Kelebihan berat badan atau obesitas dapat meningkatkan kelangsungan hidup stroke

Penelitian baru mengungkapkan bahwa kelebihan berat badan, obesitas, atau obesitas parah dapat meningkatkan peluang seseorang untuk bertahan hidup setelah stroke.

Menjadi gemuk atau kelebihan berat badan mungkin memiliki keuntungannya, saran sebuah penelitian baru.

Obesitas adalah “kondisi medis serius” yang dapat menyebabkan berbagai komplikasi.

Ini mungkin termasuk aterosklerosis dan penyakit jantung, diabetes, kanker, dan bahkan gangguan tidur.

Kelebihan berat badan juga dapat meningkatkan risiko kematian yang disebabkan oleh semua penyebab dan kondisi kesehatan mental seperti depresi dan kecemasan.

Meskipun demikian, beberapa peneliti berpendapat bahwa lemak tubuh yang berlebihan dapat memiliki efek perlindungan terhadap kardiovaskular.

Faktanya, penulis makalah referensi tahun 2002 menciptakan frase "paradoks obesitas" untuk menggambarkan pengamatan bahwa orang dengan indeks massa tubuh (BMI) yang lebih tinggi lebih kecil kemungkinannya untuk meninggal akibat kondisi kardiovaskular dibandingkan orang dengan berat badan normal.

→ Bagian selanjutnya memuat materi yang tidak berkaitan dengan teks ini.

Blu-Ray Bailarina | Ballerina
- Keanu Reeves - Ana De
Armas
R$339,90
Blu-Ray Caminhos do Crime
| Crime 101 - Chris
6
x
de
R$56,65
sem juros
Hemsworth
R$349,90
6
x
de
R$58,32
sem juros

Sejak itu, teori tersebut telah menjadi subyek banyak kontroversi. Namun, bukti baru tampaknya mendukungnya.

Dr. Zuolu Liu - dari University of California, Los Angeles - dan rekan-rekannya ingin melihat bagaimana paradoks obesitas berlaku untuk stroke. Penelitian sebelumnya tentang masalah yang sama, jelas para peneliti, menghasilkan hasil yang beragam.

Mereka akan mempresentasikan temuan baru mereka di Pertemuan Tahunan ke-71 American Academy of Neurology, yang tahun ini bertempat di Philadelphia, PA.

Kemungkinan kematian hingga 62 persen lebih rendah

Dr. Liu menjelaskan motivasi penelitian mereka, dengan mengatakan, “Pertama kali diketahui bahwa membawa beban ekstra dapat berperan dalam kelangsungan hidup orang-orang yang menderita penyakit ginjal dan jantung, jadi kami merasa perlu untuk menyelidiki apakah hal itu juga terkait. untuk meningkatkan kelangsungan hidup stroke. ”

Untuk melakukannya, para peneliti memeriksa 1.033 orang yang pernah mengalami stroke iskemik - yaitu suatu kondisi di mana arteri yang memompa darah ke otak tersumbat.

Rata-rata peserta berusia 71 tahun dan IMT rata-rata 27,5. Orang dengan BMI antara 25 dan 29,9 dianggap kelebihan berat badan, sedangkan BMI lebih dari 29,9 menunjukkan obesitas.

Dr. Liu dan tim mengelompokkan peserta ke dalam lima kategori - "kurus, normal, kelebihan berat badan, obesitas, dan sangat gemuk" - menurut BMI mereka. Para peneliti memantau kelangsungan hidup dan pemulihan peserta selama 3 bulan setelah stroke mereka.

Secara keseluruhan, orang dengan obesitas berat memiliki peluang 62 persen lebih rendah untuk meninggal akibat stroke daripada orang dengan BMI normal, orang dengan obesitas memiliki peluang kematian 46 persen lebih rendah, dan mereka yang kelebihan berat badan memiliki peluang kematian 15 persen lebih rendah.

Namun, mereka yang kekurangan berat badan memiliki peluang 67 persen lebih tinggi untuk meninggal akibat stroke dibandingkan orang dengan BMI normal. Liu dan rekannya menyimpulkan:

"Hasil dari stroke iskemik akut ditandai dengan paradoks obesitas: peningkatan BMI dikaitkan dengan penurunan mortalitas 3 bulan secara keseluruhan, dan penurunan kecacatan pada sebagian besar rentang berat badan."

Penelitian ini bersifat observasional, jadi tidak dapat menjelaskan kausalitas. Namun, “penjelasan yang mungkin adalah bahwa orang yang kelebihan berat badan atau obesitas mungkin memiliki cadangan nutrisi yang dapat membantu mereka bertahan selama penyakit yang berkepanjangan,” kata Dr. Liu.

Para peneliti juga mengingatkan bahwa hasil mereka mungkin tidak berlaku untuk populasi umum, karena sampel penelitian terbatas pada orang-orang dari California selatan.

“Diperlukan lebih banyak penelitian untuk menyelidiki hubungan antara [BMI] dan stroke,” kata Dr. Liu.